Department of Surgery, Division of Trauma, Critical Care, Burns, and Acute Care Surgery, Case Western Reserve University School of Medicine, MetroHealth Medical Center, Cleveland, Ohio, USA.
Surg Infect (Larchmt). 2021 Feb;22(1):44-48. doi: 10.1089/sur.2020.346. Epub 2020 Oct 20.

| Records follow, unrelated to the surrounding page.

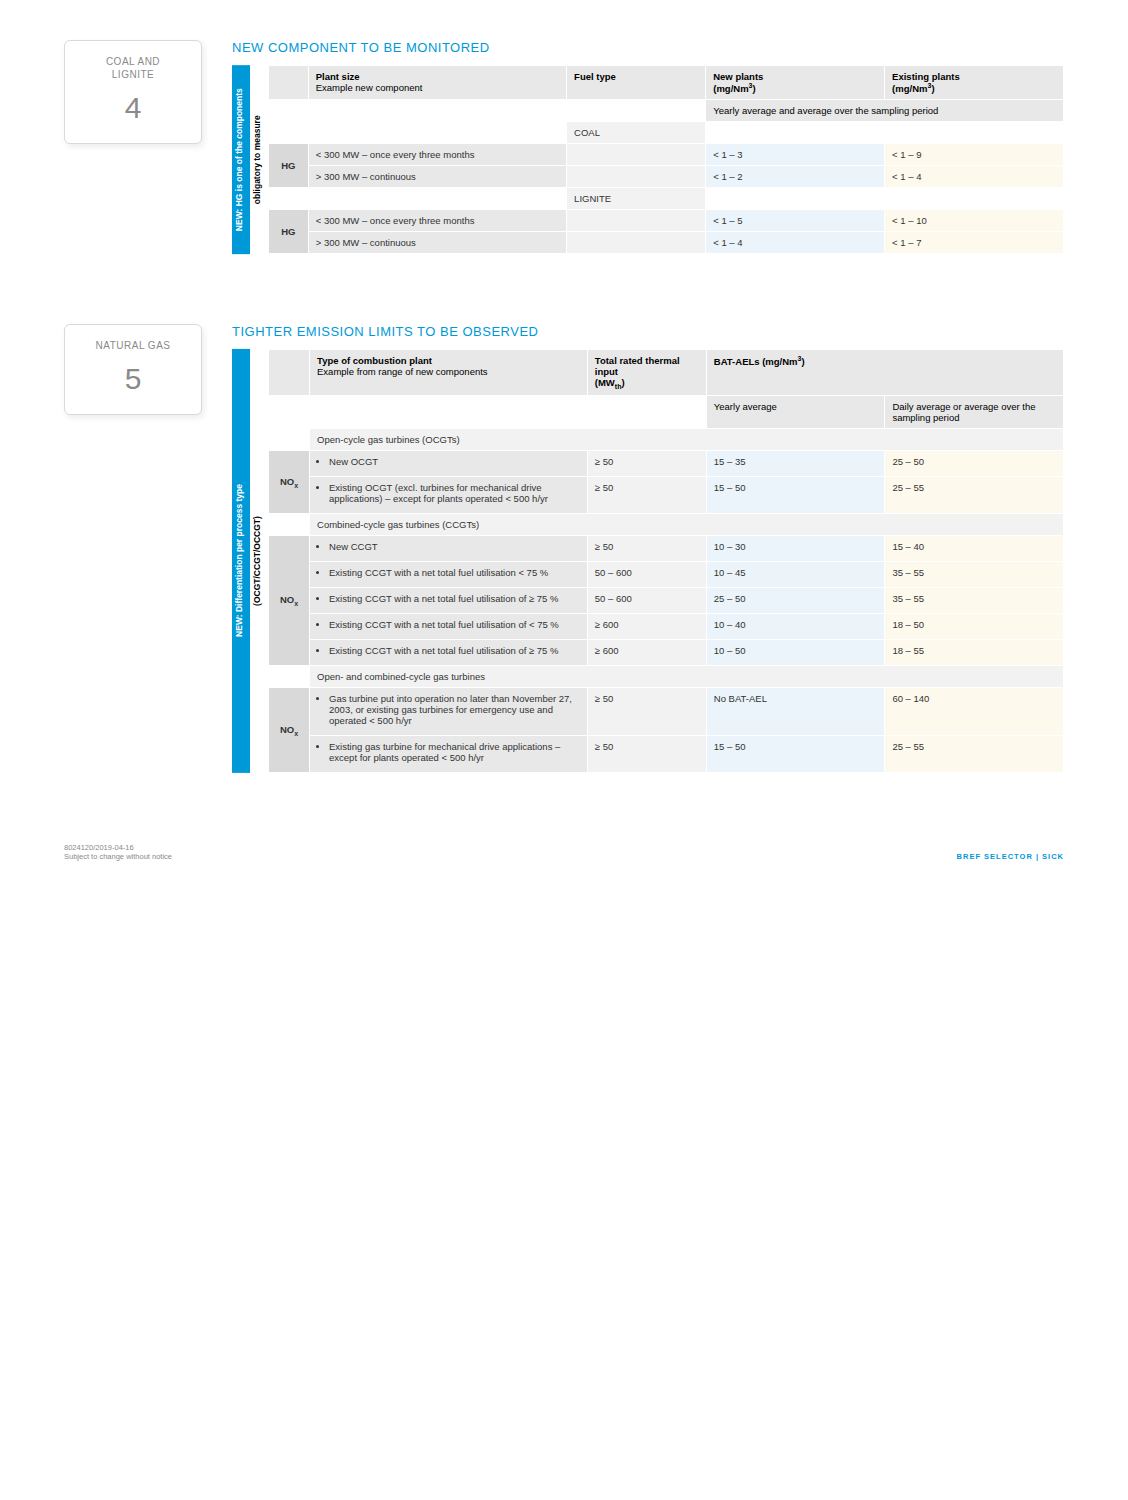Coal and
lignite
4
New component to be monitored
NEW: HG is one of the components
obligatory to measure
| | Plant size Example new component | Fuel type | New plants (mg/Nm 3 ) | Existing plants (mg/Nm 3 ) |
| --- | --- | --- | --- | --- |
| | | | Yearly average and average over the sampling period |
| | | COAL | | |
| HG | < 300 MW – once every three months | | < 1 – 3 | < 1 – 9 |
| > 300 MW – continuous | | < 1 – 2 | < 1 – 4 |
| | | LIGNITE | | |
| HG | < 300 MW – once every three months | | < 1 – 5 | < 1 – 10 |
| > 300 MW – continuous | | < 1 – 4 | < 1 – 7 |
Natural gas
5
Tighter emission limits to be observed
NEW: Differentiation per process type
(OCGT/CCGT/OCCGT)
| | Type of combustion plant Example from range of new components | Total rated thermal input (MW th ) | BAT-AELs (mg/Nm 3 ) |
| --- | --- | --- | --- |
| | | | Yearly average | Daily average or average over the sampling period |
| | Open-cycle gas turbines (OCGTs) |
| NO x | New OCGT | ≥ 50 | 15 – 35 | 25 – 50 |
| Existing OCGT (excl. turbines for mechanical drive applications) – except for plants operated < 500 h/yr | ≥ 50 | 15 – 50 | 25 – 55 |
| | Combined-cycle gas turbines (CCGTs) |
| NO x | New CCGT | ≥ 50 | 10 – 30 | 15 – 40 |
| Existing CCGT with a net total fuel utilisation < 75 % | 50 – 600 | 10 – 45 | 35 – 55 |
| Existing CCGT with a net total fuel utilisation of ≥ 75 % | 50 – 600 | 25 – 50 | 35 – 55 |
| Existing CCGT with a net total fuel utilisation of < 75 % | ≥ 600 | 10 – 40 | 18 – 50 |
| Existing CCGT with a net total fuel utilisation of ≥ 75 % | ≥ 600 | 10 – 50 | 18 – 55 |
| | Open- and combined-cycle gas turbines |
| NO x | Gas turbine put into operation no later than November 27, 2003, or existing gas turbines for emergency use and operated < 500 h/yr | ≥ 50 | No BAT-AEL | 60 – 140 |
| Existing gas turbine for mechanical drive applications – except for plants operated < 500 h/yr | ≥ 50 | 15 – 50 | 25 – 55 |
8024120/2019-04-16
Subject to change without notice
BREF SELECTOR | SICK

Infection is a major cause of morbidity and mortality among burn patients, and it is important to understand the progression of wound colonization to wound infection to systemic sepsis. After a review of the literature we describe the clinical characteristics of burn wound colonization, infection, and sepsis, and conclude with best practices to decrease these complications. Burn wounds are initially sterile after the thermal insult but become colonized by gram-positive organisms and subsequently by gram-negative organisms. Some populations are especially susceptible to initial or subsequent colonization by drug-resistant organisms. An increase in fungal colonization has been observed because of the widespread use of topical antibiotic agents. Male gender, older age, lower extremity burn, scald burn, full-thickness burn, delay in treatment, and pre-existing diabetes place patients at increased risk of infection. These infections range from cellulitis that requires systemic antibiotic agents, to invasive burn wound infection that requires prompt treatment with antibiotic agents and excision. Fungal wound infections pose a special challenge and cause substantial morbidity. Infection that leads to systemic sepsis is difficult to define in burn patients because of the body's compensatory hypermetabolic response to the burn injury. Potential sources of sepsis include wound infections and common nosocomial infections. The American Burn Association Sepsis criteria, defined in 2007, has demonstrated poor specificity for identifying sepsis and septic shock. The best approach to decrease wound infections is prevention. Practices that have been beneficial include isolation rooms, handwashing, appropriate wound care, early excision and grafting, antibiotic stewardship, and nutritional support. A burn patient remains at a substantial risk of wound infection despite advances in care. A burn care provider must understand the natural progression of colonization to infection to sepsis, and the multidisciplinary approach to wound care to limit the morbidity and mortality from these infectious.
感染是烧伤患者发病率和死亡率的主要原因,了解创面定植、感染和全身败血症的进展非常重要。在回顾文献后,我们描述了烧伤创面定植、感染和败血症的临床特征,并得出了减少这些并发症的最佳实践。烧伤创面在热损伤后最初是无菌的,但会被革兰氏阳性菌定植,随后被革兰氏阴性菌定植。某些人群特别容易被耐药菌初始或随后定植。由于广泛使用局部抗生素,真菌定植的增加已经被观察到。男性、年龄较大、下肢烧伤、烫伤、全层烧伤、治疗延迟以及糖尿病等因素会增加感染的风险。这些感染从需要全身抗生素治疗的蜂窝织炎到需要及时用抗生素治疗和切除的侵袭性烧伤创面感染不等。真菌感染创面感染构成特殊挑战,导致大量发病率。由于烧伤损伤导致机体代偿性高代谢反应,导致感染导致全身败血症在烧伤患者中难以定义。败血症的潜在来源包括创面感染和常见医院感染。2007 年定义的美国烧伤协会败血症标准对识别败血症和感染性休克的特异性较差。减少创面感染的最佳方法是预防。已经证明有益的措施包括隔离室、洗手、适当的创面护理、早期切除和植皮、抗生素管理以及营养支持。尽管在护理方面取得了进展,但烧伤患者仍然存在严重的创面感染风险。烧伤护理提供者必须了解定植、感染到败血症的自然进展,以及多学科的创面护理方法,以限制这些感染的发病率和死亡率。